Russian forces take control Chernobyl nuclear power plant
Russian military forces have seized control of the Chernobyl nuclear power plant, Ukrainian officials say.
Presidential adviser Mykhailo Podoliak said the “totally pointless attack” on Thursday amounted to “one of the most serious threats in Europe today”.
An explosion at Chernobyl in 1986 led to the worst nuclear disaster in human history, both in cost and casualty.
Ukraine’s president warned such a disaster could happen again if Russia continued its invasion.
“Our defenders are giving their lives so that the tragedy of 1986 will not be repeated,” President Volodymyr Zelensky wrote earlier on Twitter.

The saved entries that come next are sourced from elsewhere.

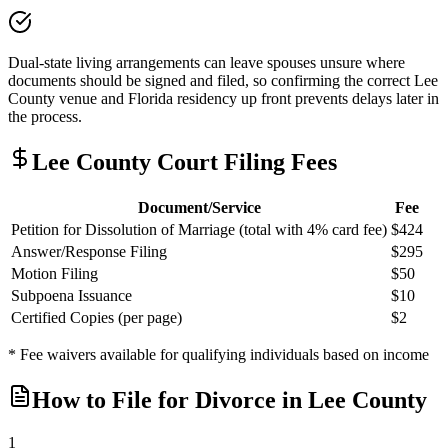
Dual-state living arrangements can leave spouses unsure where
documents should be signed and filed, so confirming the correct Lee
County venue and Florida residency up front prevents delays later in
the process.
Lee
County Court Filing Fees
Document/Service
Fee
Petition for Dissolution of Marriage (total with 4% card fee)
$424
Answer/Response Filing
$295
Motion Filing
$50
Subpoena Issuance
$10
Certified Copies (per page)
$2
* Fee waivers available for qualifying individuals based on income
How to File for Divorce in
Lee
County
1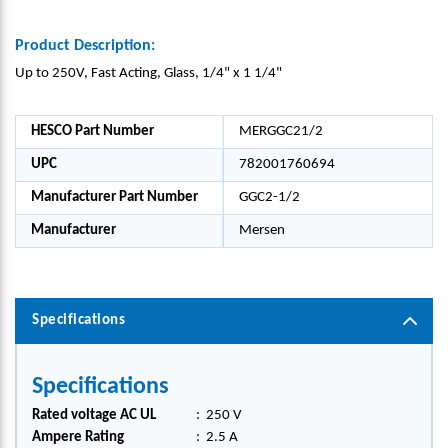
Product Description:
Up to 250V, Fast Acting, Glass, 1/4" x 1 1/4"
HESCO Part Number
MERGGC21/2
UPC
782001760694
Manufacturer Part Number
GGC2-1/2
Manufacturer
Mersen
Specifications
Specifications
Rated voltage AC UL
:
250 V
Ampere Rating
:
2.5 A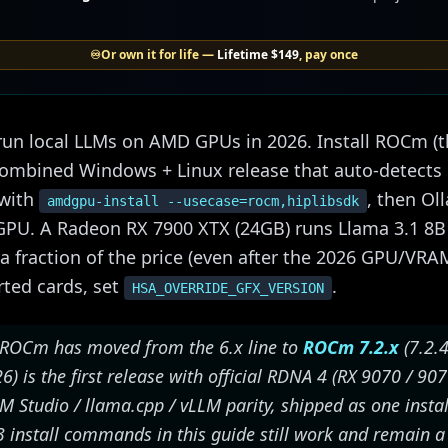
♾️
Or own it for life —
Lifetime
$149
, pay once
un local LLMs on AMD GPUs in 2026. Install ROCm (th
 combined Windows + Linux release that auto-detect
 with
, then Ol
amdgpu-install --usecase=rocm,hiplibsdk
GPU. A Radeon RX 7900 XTX (24GB) runs Llama 3.1 8B
 a fraction of the price (even after the 2026 GPU/VR
rted cards, set
.
HSA_OVERRIDE_GFX_VERSION
ROCm has moved from the 6.x line to
ROCm 7.2.x
(7.2.4
 is the first release with official RDNA 4 (RX 9070 / 90
M Studio / llama.cpp / vLLM parity, shipped as one insta
3 install commands in this guide still work and remain a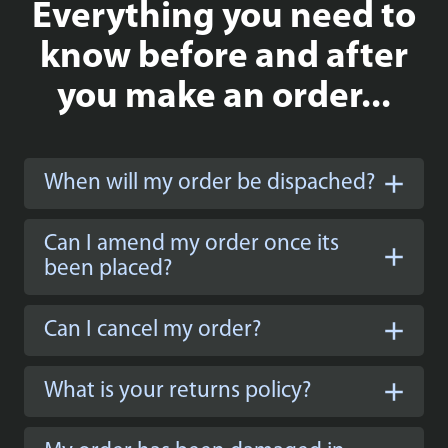
Everything you need to
know before and after
you make an order...
When will my order be dispached?
Can I amend my order once its
been placed?
Can I cancel my order?
What is your returns policy?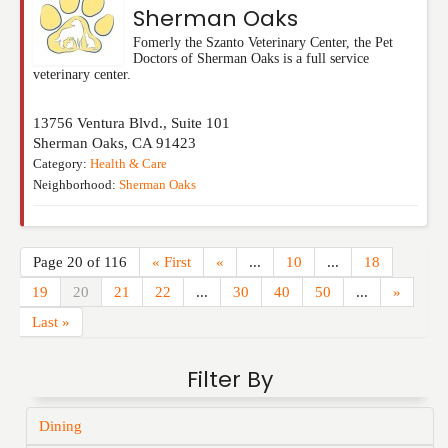
Sherman Oaks
Fomerly the Szanto Veterinary Center, the Pet
Doctors of Sherman Oaks is a full service
veterinary center.
13756 Ventura Blvd., Suite 101
Sherman Oaks
,
CA
91423
Category:
Health & Care
Neighborhood:
Sherman Oaks
Page 20 of 116
« First
«
...
10
...
18
19
20
21
22
...
30
40
50
...
»
Last »
Filter By
Dining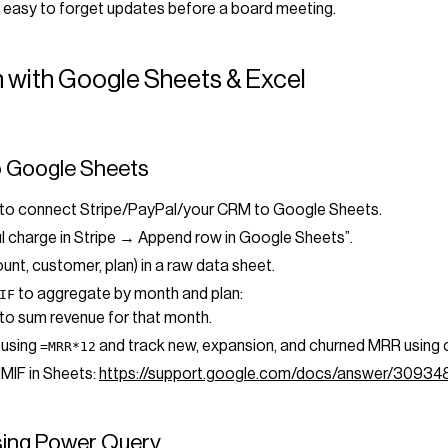
 easy to forget updates before a board meeting.
 with Google Sheets & Excel
o Google Sheets
ol to connect Stripe/PayPal/your CRM to Google Sheets.
l charge in Stripe → Append row in Google Sheets”.
nt, customer, plan) in a raw data sheet.
to aggregate by month and plan:
IF
to sum revenue for that month.
 using
and track new, expansion, and churned MRR using 
=MRR*12
UMIF in Sheets:
https://support.google.com/docs/answer/30934
using Power Query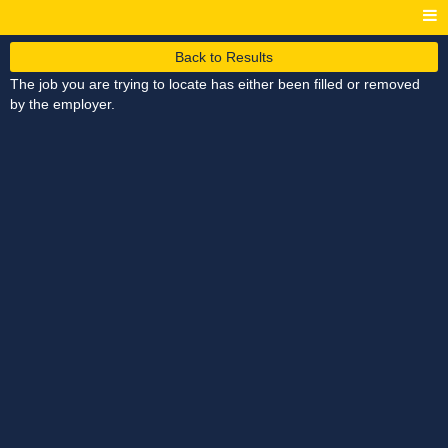
Back to Results
The job you are trying to locate has either been filled or removed
by the employer.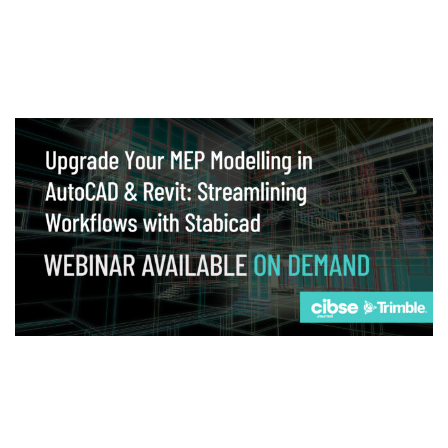
Webinar
Upgrade your MEP modelling in AutoCAD
and revit: streamlining workflows with
Stabicad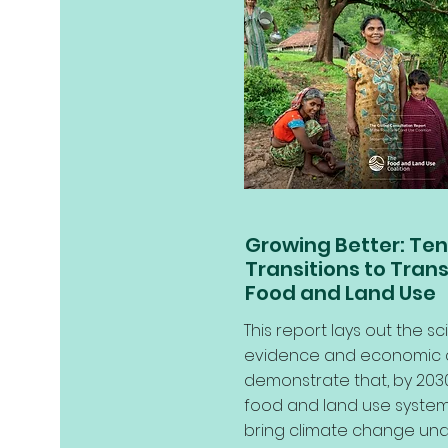
Growing Better: Ten 
Transitions to Tran
Food and Land Use
This report lays out the sci
evidence and economic 
demonstrate that, by 2030
food and land use system
bring climate change und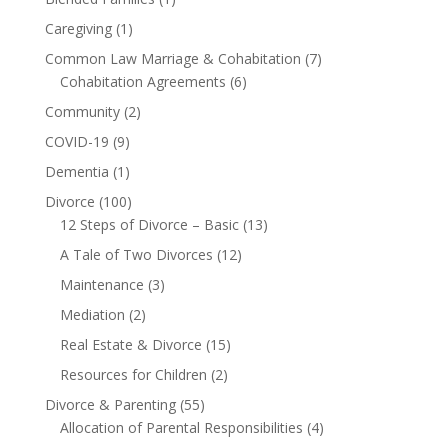
Caregiving
(1)
Common Law Marriage & Cohabitation
(7)
Cohabitation Agreements
(6)
Community
(2)
COVID-19
(9)
Dementia
(1)
Divorce
(100)
12 Steps of Divorce – Basic
(13)
A Tale of Two Divorces
(12)
Maintenance
(3)
Mediation
(2)
Real Estate & Divorce
(15)
Resources for Children
(2)
Divorce & Parenting
(55)
Allocation of Parental Responsibilities
(4)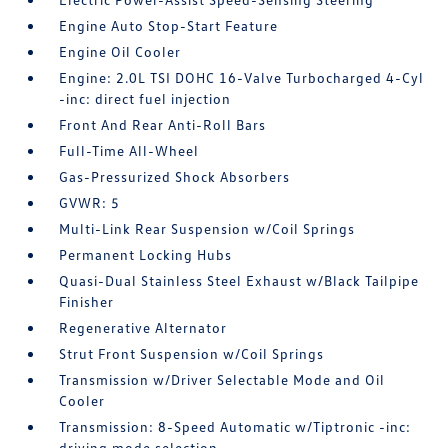
Engine Auto Stop-Start Feature
Engine Oil Cooler
Engine: 2.0L TSI DOHC 16-Valve Turbocharged 4-Cyl
-inc: direct fuel injection
Front And Rear Anti-Roll Bars
Full-Time All-Wheel
Gas-Pressurized Shock Absorbers
GVWR: 5
Multi-Link Rear Suspension w/Coil Springs
Permanent Locking Hubs
Quasi-Dual Stainless Steel Exhaust w/Black Tailpipe
Finisher
Regenerative Alternator
Strut Front Suspension w/Coil Springs
Transmission w/Driver Selectable Mode and Oil
Cooler
Transmission: 8-Speed Automatic w/Tiptronic -inc:
driving mode selection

“This is a declaration of war against the whole of Europe.”
The Ukrainian Ministry of Foreign Affairs has also warned of the possibility of “another ecological disaster” at the site.
Ukrainian officials reported radiation levels had been “exceeded” in a number of places in the area, but Russia said that was not the case.
Chernobyl’s “exclusion zone” – a 32-km (19-mile) radius around the plant – remains largely devoid of human life, 36 years after a faulty reactor caused a major explosion at the plant.
The plant’s three other reactors were all shut down by 2000 and it has since been decommissioned.
Radiation levels in the area have remained higher than normal from the 1986 leak, chronicled in an eponymous HBO mini-series in 2019 that helped make the site a tourist attraction.
Russian troops reportedly entered the exclusion zone earlier on Thursday before crossing over into Ukraine.